The audit committee should consider whether company policies and procedures require that all audit and non-audit services are brought before the committee for pre-approval.

Also, listing company standards require audit committees to pre-approve all audit, review and attest services regardless of whether the firm performing the services is the company's principal auditor.

Prohibited Relationships

Certain relationships between audit firms and the companies they audit are not permitted. These include:

  • Employment relationships. A one-year cooling off period is required before a company can hire certain individuals formerly employed by its auditor in a financial reporting oversight role. The audit committee should also consider whether the hiring of personnel that are or were formerly employed by the audit firm might affect the audit firm's independence.
  • Contingent Fees. Audit committees should not approve engagements that remunerate an independent auditor on a contingent fee or a commission basis. Such remuneration is considered to impair the auditor's independence.
  • Direct or material indirect business relationships. Audit firms may not have any direct or material indirect business relationships with the company, its officers, directors or significant shareholders. Thus, audit committees should consider whether the company has implemented processes that identify such prohibited relationships.
  • Certain Financial Relationships. Audit committees should be aware that certain financial relationships between the company and the independent auditor are prohibited. These include creditor/ debtor relationships, banking, broker-dealer, futures commission merchant accounts, insurance products and interests in investment companies.
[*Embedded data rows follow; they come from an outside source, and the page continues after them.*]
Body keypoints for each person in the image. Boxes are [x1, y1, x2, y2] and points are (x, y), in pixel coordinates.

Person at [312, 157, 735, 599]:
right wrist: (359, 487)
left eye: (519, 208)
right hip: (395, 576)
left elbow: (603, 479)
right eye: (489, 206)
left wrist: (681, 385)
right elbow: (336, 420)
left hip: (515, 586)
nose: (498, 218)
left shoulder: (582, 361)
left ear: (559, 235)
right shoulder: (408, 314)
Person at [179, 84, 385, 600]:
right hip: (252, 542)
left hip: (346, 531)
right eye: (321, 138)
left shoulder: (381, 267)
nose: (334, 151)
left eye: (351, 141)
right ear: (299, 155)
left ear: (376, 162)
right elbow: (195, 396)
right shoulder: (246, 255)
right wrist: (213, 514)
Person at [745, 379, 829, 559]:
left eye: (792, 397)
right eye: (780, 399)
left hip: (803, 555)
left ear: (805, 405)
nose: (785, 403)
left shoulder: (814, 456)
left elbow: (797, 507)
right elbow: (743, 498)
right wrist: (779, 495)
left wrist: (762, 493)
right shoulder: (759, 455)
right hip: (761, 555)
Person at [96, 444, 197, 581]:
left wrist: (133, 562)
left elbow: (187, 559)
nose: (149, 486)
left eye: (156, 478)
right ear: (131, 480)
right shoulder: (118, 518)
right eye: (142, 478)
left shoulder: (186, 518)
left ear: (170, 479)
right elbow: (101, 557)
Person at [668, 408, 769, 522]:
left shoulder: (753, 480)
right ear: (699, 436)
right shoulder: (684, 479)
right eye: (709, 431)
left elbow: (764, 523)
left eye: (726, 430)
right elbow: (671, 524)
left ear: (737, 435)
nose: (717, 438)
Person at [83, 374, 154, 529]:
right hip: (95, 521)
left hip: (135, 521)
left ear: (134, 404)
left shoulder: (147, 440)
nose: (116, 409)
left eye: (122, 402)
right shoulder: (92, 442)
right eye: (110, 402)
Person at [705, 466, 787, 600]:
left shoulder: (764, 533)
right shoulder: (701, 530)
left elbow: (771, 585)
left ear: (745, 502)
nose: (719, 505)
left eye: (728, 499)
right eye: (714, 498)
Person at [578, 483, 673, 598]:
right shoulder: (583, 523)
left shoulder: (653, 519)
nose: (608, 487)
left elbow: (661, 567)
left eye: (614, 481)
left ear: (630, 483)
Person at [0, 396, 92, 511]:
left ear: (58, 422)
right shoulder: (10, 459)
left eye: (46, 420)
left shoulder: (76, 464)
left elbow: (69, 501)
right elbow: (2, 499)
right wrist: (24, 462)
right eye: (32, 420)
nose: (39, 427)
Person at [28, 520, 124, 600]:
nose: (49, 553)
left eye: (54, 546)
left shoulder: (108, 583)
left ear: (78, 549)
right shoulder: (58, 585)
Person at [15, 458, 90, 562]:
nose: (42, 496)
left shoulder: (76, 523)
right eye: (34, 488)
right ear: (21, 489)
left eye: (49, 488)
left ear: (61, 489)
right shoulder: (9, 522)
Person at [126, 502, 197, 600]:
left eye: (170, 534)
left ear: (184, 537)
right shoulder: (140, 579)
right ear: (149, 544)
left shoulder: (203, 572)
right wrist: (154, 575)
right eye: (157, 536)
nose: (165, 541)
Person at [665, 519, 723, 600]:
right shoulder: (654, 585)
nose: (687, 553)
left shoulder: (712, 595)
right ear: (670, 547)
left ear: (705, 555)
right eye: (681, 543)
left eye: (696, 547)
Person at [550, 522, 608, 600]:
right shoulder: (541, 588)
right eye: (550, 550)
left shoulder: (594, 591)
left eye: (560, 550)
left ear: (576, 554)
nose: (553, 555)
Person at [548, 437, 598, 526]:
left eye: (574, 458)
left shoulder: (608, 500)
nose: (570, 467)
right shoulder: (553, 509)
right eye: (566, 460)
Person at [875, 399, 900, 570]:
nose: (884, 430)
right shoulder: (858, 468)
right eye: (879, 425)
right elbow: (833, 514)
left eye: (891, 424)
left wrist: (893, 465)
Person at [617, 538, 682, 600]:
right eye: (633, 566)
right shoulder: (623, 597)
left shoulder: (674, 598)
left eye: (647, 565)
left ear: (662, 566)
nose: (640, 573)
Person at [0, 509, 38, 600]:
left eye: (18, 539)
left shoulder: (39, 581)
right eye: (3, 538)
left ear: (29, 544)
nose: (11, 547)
Communications Between the Audit Committee and the Independent Auditor

Independence Standards Board Standard No. 1 requires that the auditor disclose to the audit committee in writing all relationships between the audit firm and the company that may reasonably be thought to bear on the audit firm's independence. Standard No. 1 also requires the auditor to confirm and discuss its independence with the audit committee. The audit committee should consider discussing the following issues with the auditor in regards to the firm's independence disclosure:

  • Processes the audit firm uses to ensure complete disclosure of all relationships with the company and its affiliates
  • Relationships the audit firm may have with officers, board members and significant shareholders
  • Relationships not included in the communication because they were deemed immaterial

Change of Independent Auditors

The auditor generally must be independent for the entire engagement period and the period covered by the financial statements being audited. Once this relationship is terminated, there is no continuing requirement for the auditor to remain independent. The auditor may generally re-issue its former opinions on the company's financial statements. However, if a restatement of the financial statements becomes necessary, the auditor must be independent to audit the restatement adjustments and re-issue its opinion. Further, if the Board is contemplating or plans a change in auditors, the audit committee must consider whether the prospective firm will be independent during the audit engagement period. That is, the prospective firm must cease all prohibited services and/or sever all prohibited relationships with the issuer prior to the beginning of the audit engagement period. Therefore, the audit committee should consider these issues before hiring a predecessor auditor or a prospective auditor to provide non-audit services to the company or its affiliates. Prospective firms can not audit financial statements of years that they were not independent.

Addressing Independence Issues

The audit committee should discuss and thoroughly investigate any potential independence impairments or issues. The audit committee should also consider seeking guidance from legal counsel, the auditor and the Office of the Chief Accountant (OCA).